Pacific Northwest Evidence-based Practice Center, Department of Medical Informatics and Clinical Epidemiology, Oregon Health & Science University, Portland, OR; Department of Medicine, Oregon Health & Science University, Portland, OR.
Pacific Northwest Evidence-based Practice Center, Department of Medical Informatics and Clinical Epidemiology, Oregon Health & Science University, Portland, OR.
Ann Emerg Med. 2017 Aug;70(2):143-157.e6. doi: 10.1016/j.annemergmed.2016.11.032. Epub 2017 Jan 11.
The motor component of the Glasgow Coma Scale (mGCS) has been proposed as an easier-to-use alternative to the total GCS (tGCS) for field assessment of trauma patients by emergency medical services. We perform a systematic review and meta-analysis to compare the predictive utility of the tGCS versus the mGCS or Simplified Motor Scale in field triage of trauma for identifying patients with adverse outcomes (inhospital mortality or severe brain injury) or who underwent procedures (neurosurgical intervention or emergency intubation) indicating need for high-level trauma care.
Ovid MEDLINE, Cumulative Index to Nursing and Allied Health Literature, PsycINFO, Health and Psychosocial Instruments, and the Cochrane databases were searched through June 2016 for English-language cohort studies. We included studies that compared the area under the receiver operating characteristic curve (AUROC) of the tGCS versus the mGCS or Simplified Motor Scale assessed in the field or shortly after arrival in the emergency department for predicting the outcomes described above. Meta-analyses were performed with a random-effects model, and subgroup and sensitivity analyses were conducted.

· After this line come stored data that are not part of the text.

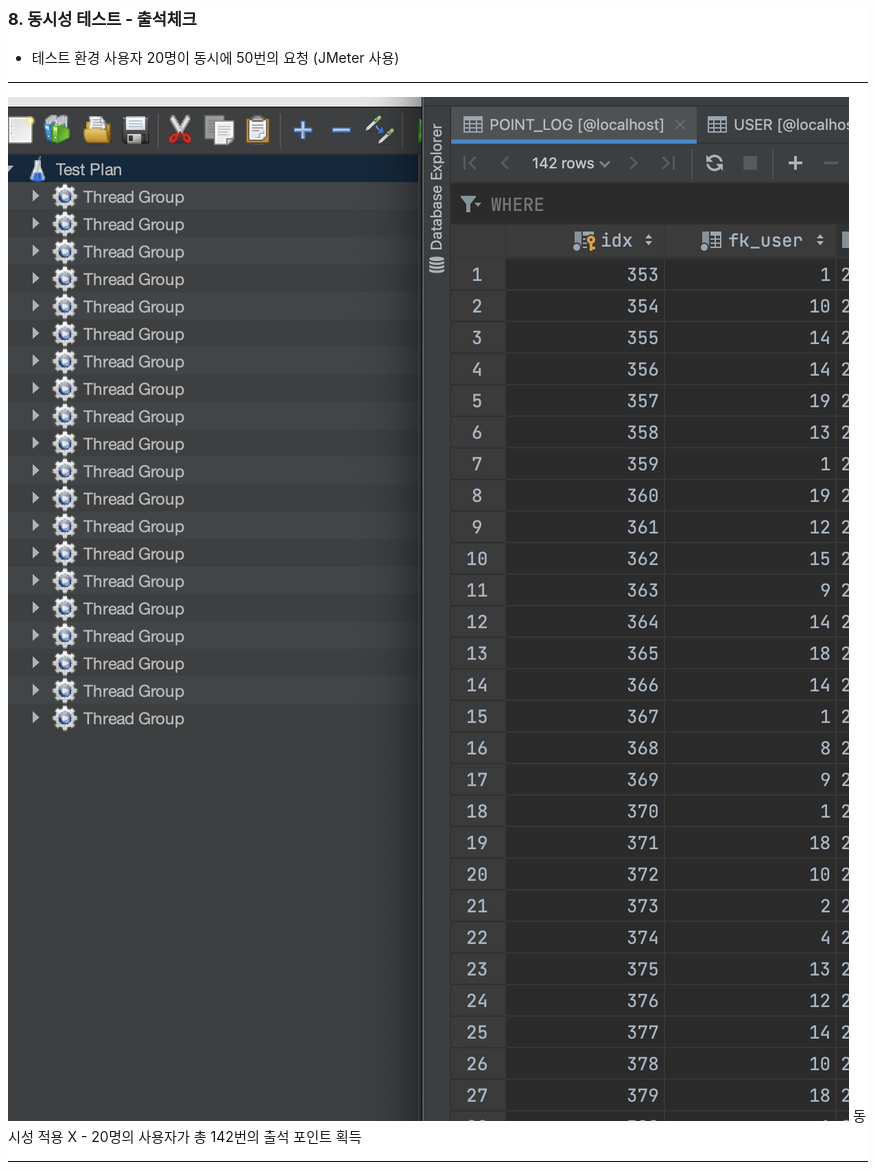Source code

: ### 8. 동시성 테스트 - 출석체크

+ 테스트 환경
사용자 20명이 동시에 50번의 요청 (JMeter 사용)
---

![캡처](/concurrency_test_2.png)
동시성 적용 X - 20명의 사용자가 총 142번의 출석 포인트 획득

---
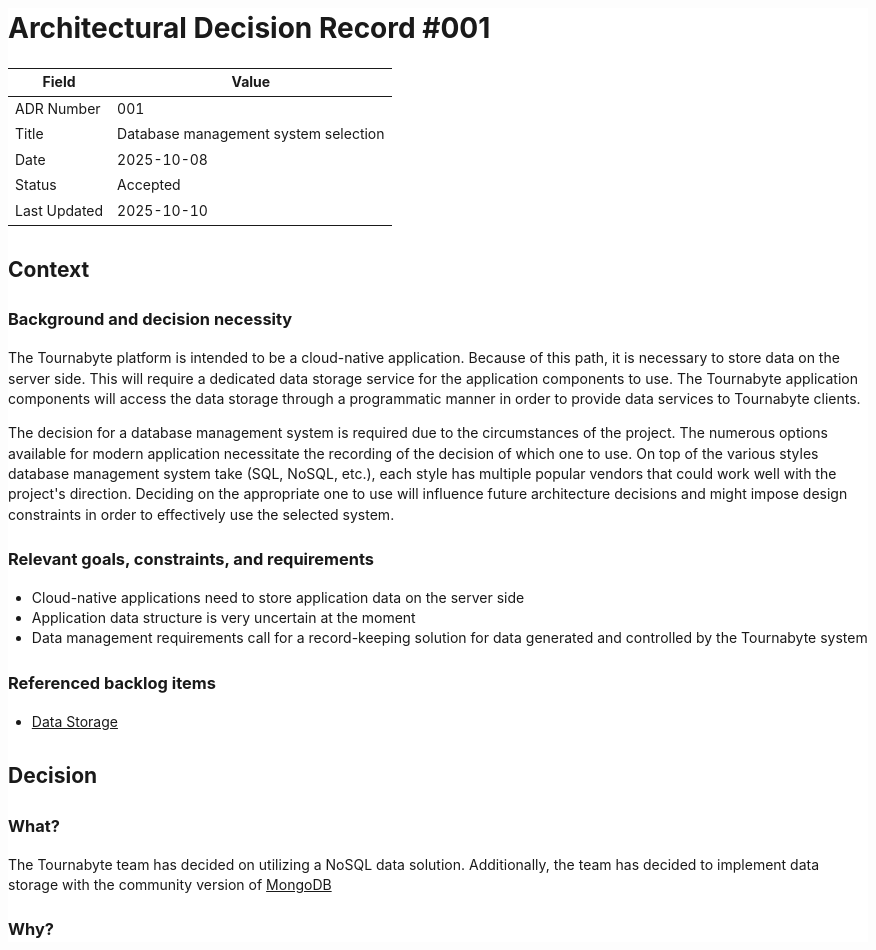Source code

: # Architectural Decision Record #001

| Field | Value |
| ----- | ----- |
| ADR Number | 001 | 
| Title | Database management system selection | 
| Date | 2025-10-08 | 
| Status | Accepted | 
| Last Updated | 2025-10-10 | 

## Context

### Background and decision necessity

The Tournabyte platform is intended to be a cloud-native application. Because of this path, it is necessary to store data on the server side. This will require a dedicated data storage service for the application components to use. The Tournabyte application components will access the data storage through a programmatic manner in order to provide data services to Tournabyte clients.

The decision for a database management system is required due to the circumstances of the project. The numerous options available for modern application necessitate the recording of the decision of which one to use. On top of the various styles database management system take (SQL, NoSQL, etc.), each style has multiple popular vendors that could work well with the project's direction. Deciding on the appropriate one to use will influence future architecture decisions and might impose design constraints in order to effectively use the selected system.

### Relevant goals, constraints, and requirements

- Cloud-native applications need to store application data on the server side
- Application data structure is very uncertain at the moment
- Data management requirements call for a record-keeping solution for data generated and controlled by the Tournabyte system

### Referenced backlog items

- [Data Storage](https://tree.taiga.io/project/nathancmendoza-tournabyte/us/51?milestone=479657)

## Decision

### What?

The Tournabyte team has decided on utilizing a NoSQL data solution. Additionally, the team has decided to implement data storage with the community version of [MongoDB](https://www.mongodb.com/try/download/community-edition)

### Why?
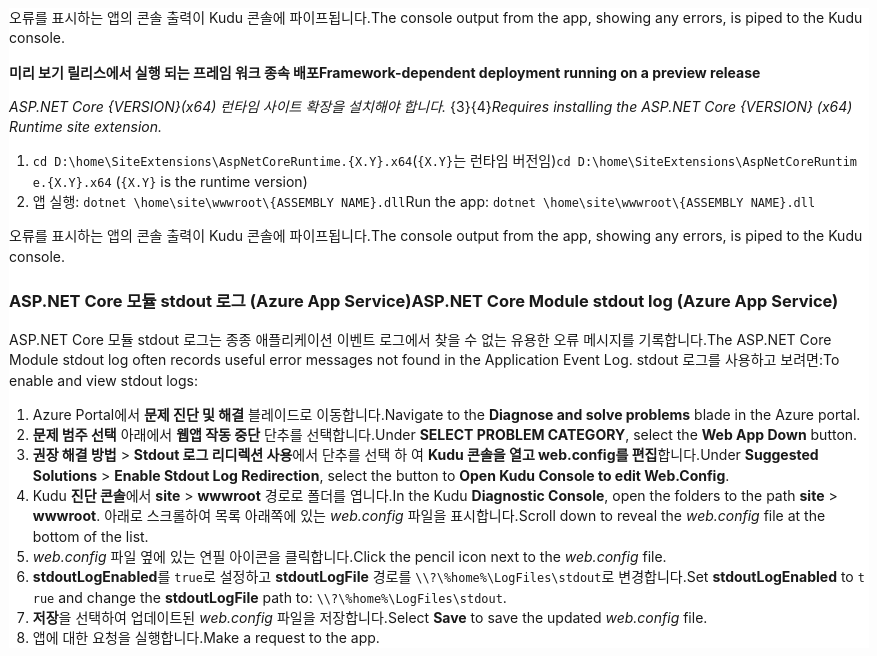 <span data-ttu-id="48d29-278">오류를 표시하는 앱의 콘솔 출력이 Kudu 콘솔에 파이프됩니다.</span><span class="sxs-lookup"><span data-stu-id="48d29-278">The console output from the app, showing any errors, is piped to the Kudu console.</span></span>

<span data-ttu-id="48d29-279">**미리 보기 릴리스에서 실행 되는 프레임 워크 종속 배포**</span><span class="sxs-lookup"><span data-stu-id="48d29-279">**Framework-dependent deployment running on a preview release**</span></span>

<span data-ttu-id="48d29-280">*ASP.NET Core {VERSION}(x64) 런타임 사이트 확장을 설치해야 합니다.* {3}{4}</span><span class="sxs-lookup"><span data-stu-id="48d29-280">*Requires installing the ASP.NET Core {VERSION} (x64) Runtime site extension.*</span></span>

1. <span data-ttu-id="48d29-281">`cd D:\home\SiteExtensions\AspNetCoreRuntime.{X.Y}.x64`(`{X.Y}`는 런타임 버전임)</span><span class="sxs-lookup"><span data-stu-id="48d29-281">`cd D:\home\SiteExtensions\AspNetCoreRuntime.{X.Y}.x64` (`{X.Y}` is the runtime version)</span></span>
1. <span data-ttu-id="48d29-282">앱 실행: `dotnet \home\site\wwwroot\{ASSEMBLY NAME}.dll`</span><span class="sxs-lookup"><span data-stu-id="48d29-282">Run the app: `dotnet \home\site\wwwroot\{ASSEMBLY NAME}.dll`</span></span>

<span data-ttu-id="48d29-283">오류를 표시하는 앱의 콘솔 출력이 Kudu 콘솔에 파이프됩니다.</span><span class="sxs-lookup"><span data-stu-id="48d29-283">The console output from the app, showing any errors, is piped to the Kudu console.</span></span>

### <a name="aspnet-core-module-stdout-log-azure-app-service"></a><span data-ttu-id="48d29-284">ASP.NET Core 모듈 stdout 로그 (Azure App Service)</span><span class="sxs-lookup"><span data-stu-id="48d29-284">ASP.NET Core Module stdout log (Azure App Service)</span></span>

<span data-ttu-id="48d29-285">ASP.NET Core 모듈 stdout 로그는 종종 애플리케이션 이벤트 로그에서 찾을 수 없는 유용한 오류 메시지를 기록합니다.</span><span class="sxs-lookup"><span data-stu-id="48d29-285">The ASP.NET Core Module stdout log often records useful error messages not found in the Application Event Log.</span></span> <span data-ttu-id="48d29-286">stdout 로그를 사용하고 보려면:</span><span class="sxs-lookup"><span data-stu-id="48d29-286">To enable and view stdout logs:</span></span>

1. <span data-ttu-id="48d29-287">Azure Portal에서 **문제 진단 및 해결** 블레이드로 이동합니다.</span><span class="sxs-lookup"><span data-stu-id="48d29-287">Navigate to the **Diagnose and solve problems** blade in the Azure portal.</span></span>
1. <span data-ttu-id="48d29-288">**문제 범주 선택** 아래에서 **웹앱 작동 중단** 단추를 선택합니다.</span><span class="sxs-lookup"><span data-stu-id="48d29-288">Under **SELECT PROBLEM CATEGORY**, select the **Web App Down** button.</span></span>
1. <span data-ttu-id="48d29-289">**권장 해결 방법** > **Stdout 로그 리디렉션 사용**에서 단추를 선택 하 여 **Kudu 콘솔을 열고 web.config를 편집**합니다.</span><span class="sxs-lookup"><span data-stu-id="48d29-289">Under **Suggested Solutions** > **Enable Stdout Log Redirection**, select the button to **Open Kudu Console to edit Web.Config**.</span></span>
1. <span data-ttu-id="48d29-290">Kudu **진단 콘솔**에서 **site** > **wwwroot** 경로로 폴더를 엽니다.</span><span class="sxs-lookup"><span data-stu-id="48d29-290">In the Kudu **Diagnostic Console**, open the folders to the path **site** > **wwwroot**.</span></span> <span data-ttu-id="48d29-291">아래로 스크롤하여 목록 아래쪽에 있는 *web.config* 파일을 표시합니다.</span><span class="sxs-lookup"><span data-stu-id="48d29-291">Scroll down to reveal the *web.config* file at the bottom of the list.</span></span>
1. <span data-ttu-id="48d29-292">*web.config* 파일 옆에 있는 연필 아이콘을 클릭합니다.</span><span class="sxs-lookup"><span data-stu-id="48d29-292">Click the pencil icon next to the *web.config* file.</span></span>
1. <span data-ttu-id="48d29-293">**stdoutLogEnabled**를 `true`로 설정하고 **stdoutLogFile** 경로를 `\\?\%home%\LogFiles\stdout`로 변경합니다.</span><span class="sxs-lookup"><span data-stu-id="48d29-293">Set **stdoutLogEnabled** to `true` and change the **stdoutLogFile** path to: `\\?\%home%\LogFiles\stdout`.</span></span>
1. <span data-ttu-id="48d29-294">**저장**을 선택하여 업데이트된 *web.config* 파일을 저장합니다.</span><span class="sxs-lookup"><span data-stu-id="48d29-294">Select **Save** to save the updated *web.config* file.</span></span>
1. <span data-ttu-id="48d29-295">앱에 대한 요청을 실행합니다.</span><span class="sxs-lookup"><span data-stu-id="48d29-295">Make a request to the app.</span></span>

We included 18 head-to-head studies of predictive utility (n=1,703,388). For inhospital mortality, the tGCS was associated with slightly greater discrimination than the mGCS (pooled mean difference in [AUROC] 0.015; 95% confidence interval [CI] 0.009 to 0.022; I=85%; 12 studies) or the Simplified Motor Scale (pooled mean difference in AUROC 0.030; 95% CI 0.024 to 0.036; I=0%; 5 studies). The tGCS was also associated with greater discrimination than the mGCS or Simplified Motor Scale for nonmortality outcomes (differences in AUROC from 0.03 to 0.05). Findings were robust in subgroup and sensitivity analyses.
The tGCS is associated with slightly greater discrimination than the mGCS or Simplified Motor Scale for identifying severe trauma. The small differences in discrimination are likely to be clinically unimportant and could be offset by factors such as convenience and ease of use.
格拉斯哥昏迷量表(GCS)的运动成分(mGCS)已被提议作为一种比总 GCS(tGCS)更易于使用的替代方法,用于由紧急医疗服务机构对创伤患者进行现场评估。我们进行了系统评价和荟萃分析,以比较 tGCS 与 mGCS 或简化运动量表在创伤现场分诊中用于识别不良结局(院内死亡率或严重脑损伤)或接受手术(神经外科干预或紧急插管)的患者的预测效用,这些手术表明需要高级别的创伤护理。
通过 Ovid MEDLINE、护理学和联合健康文献累积索引、PsycINFO、健康与心理社会仪器以及 Cochrane 数据库,检索了截至 2016 年 6 月的英语队列研究。我们纳入了比较 tGCS 与 mGCS 或简化运动量表的受试者工作特征曲线(AUROC)的研究,这些量表是在现场或在紧急部门到达后不久评估的,用于预测上述结局。使用随机效应模型进行荟萃分析,并进行了亚组和敏感性分析。
我们纳入了 18 项关于预测效用的头对头研究(n=1703388)。对于院内死亡率,tGCS 的判别能力略高于 mGCS(汇总平均差值 [AUROC] 0.015;95%置信区间 [CI] 0.009 至 0.022;I=85%;12 项研究)或简化运动量表(汇总平均差值 AUROC 0.030;95%CI 0.024 至 0.036;I=0%;5 项研究)。tGCS 对非死亡率结局的判别能力也高于 mGCS 或简化运动量表(AUROC 差值为 0.03 至 0.05)。在亚组和敏感性分析中,研究结果是稳健的。
tGCS 与 mGCS 或简化运动量表相比,在识别严重创伤方面具有稍高的判别能力。判别能力的微小差异可能在临床上无足轻重,并且可能被便利性和易用性等因素所抵消。